Standard Curves Generation

The Interlab Study protocol required two standard curves to be generated: Ludox OD600 reference point and fluorescein fluorescence standard curve. To generate the OD600 curve, we added each LUDOX and water to 4 wells of the 96 well plate and measured OD600 with a plate reader. The results are shown in table 2.

To produce a fluorescein fluorescence standard curve, we made 4 sets of fluorescein serial dilutions in a 96 well plate by preparing 1x fluorescein solution in PBS and adding the appropriate amounts of fluorescein and PBS into 48 plate wells (see our notebook for more details). The curve generated is shown in figure 1 and figure 2.

Figure 1 : Fluorescein Standard Curve

Figure 2 : Fluorescein Standard Curve (log scale)

Fluorescence Measurement

On the first day of the study, we transformed 8 Interlab parts provided in the distribution kit, following the steps of the transformation protocol. After the overnight culture of the plated transformed cells, we observed that the transformations were successful for the test devices 1, 2, and 5, but no colonies were present on the plates corresponding to negative control, positive control, and test devices 3, 4, and 6. We repeated the transformations for those samples and colonies were observed for all of them after another overnight culture. The next step of the Interlab Study was to prepare liquid cultures from colonies formed on the LB agar plates. We inoculated two colonies from each plate in LB with chloramphenicol (17 μg/mL) for the total of 16 liquid culture samples. The cultures were incubated overnight in 37 °C shaking incubator. In the morning, we retrieved the cultures from the incubator and measured OD600 of the cultures using a spectrophotometer. The results of the measurements are shown in Table 3.

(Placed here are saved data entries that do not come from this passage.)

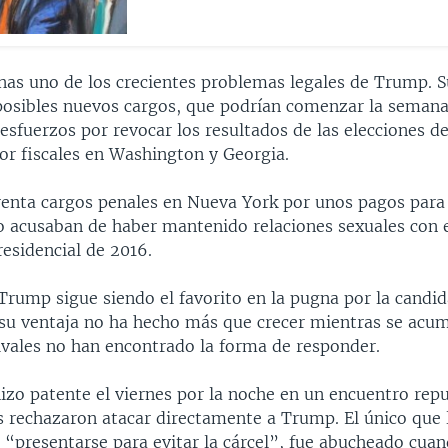
enas uno de los crecientes problemas legales de Trump. S
posibles nuevos cargos, que podrían comenzar la seman
 esfuerzos por revocar los resultados de las elecciones d
or fiscales en Washington y Georgia.
enta cargos penales en Nueva York por unos pagos para s
o acusaban de haber mantenido relaciones sexuales con e
esidencial de 2016.
Trump sigue siendo el favorito en la pugna por la candi
 su ventaja no ha hecho más que crecer mientras se acu
rivales no han encontrado la forma de responder.
hizo patente el viernes por la noche en un encuentro repu
s rechazaron atacar directamente a Trump. El único que 
“presentarse para evitar la cárcel”, fue abucheado cuand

Using the calculation sheet provided in the instructions, we diluted the samples to the OD600 of 0.02 with LB containing chloramphenicol (17 μg/mL). We then filled columns 1 through 8 of a 96 well plate with 100 μL of liquid culture per well (4 replicates for each sample). Column 9 was filled with chloramphenicol solution in LB. The flasks with diluted cultures were covered with foil and placed into 37 °C shaking incubator. Fluorescence and OD600 of the samples were measured with a plate reader at the following settings: 600 nm absorbance wavelength, 395 nm excitation wavelength, 509 nm emission wavelength. The same procedure as described above was repeated after 2, 4, and 6 hours of incubation from the first measurement. Identical plate reader settings were used for all measurements. We then exported the data into the provided Excel sheet to obtain values adjusted using the standard curves. Figure 3 provides a graphical representation of our fluorescence data for each of the test devices and controls; the values presented are an average of the fluorescence data for two colonies from each transformed construct.

Figure 3 : Average Fluorescence vs. Time

Discussion

The significance of our results cannot be determined because the bacteria transformed with the Negative Control plasmid (which does not contain a fluorescent reporter protein) produced a fluorescent signal over time.This unexpected result calls into question the validity of all of our other samples. Continuation of this study would involve repeating all transformations and fluorescence/absorbance measurements.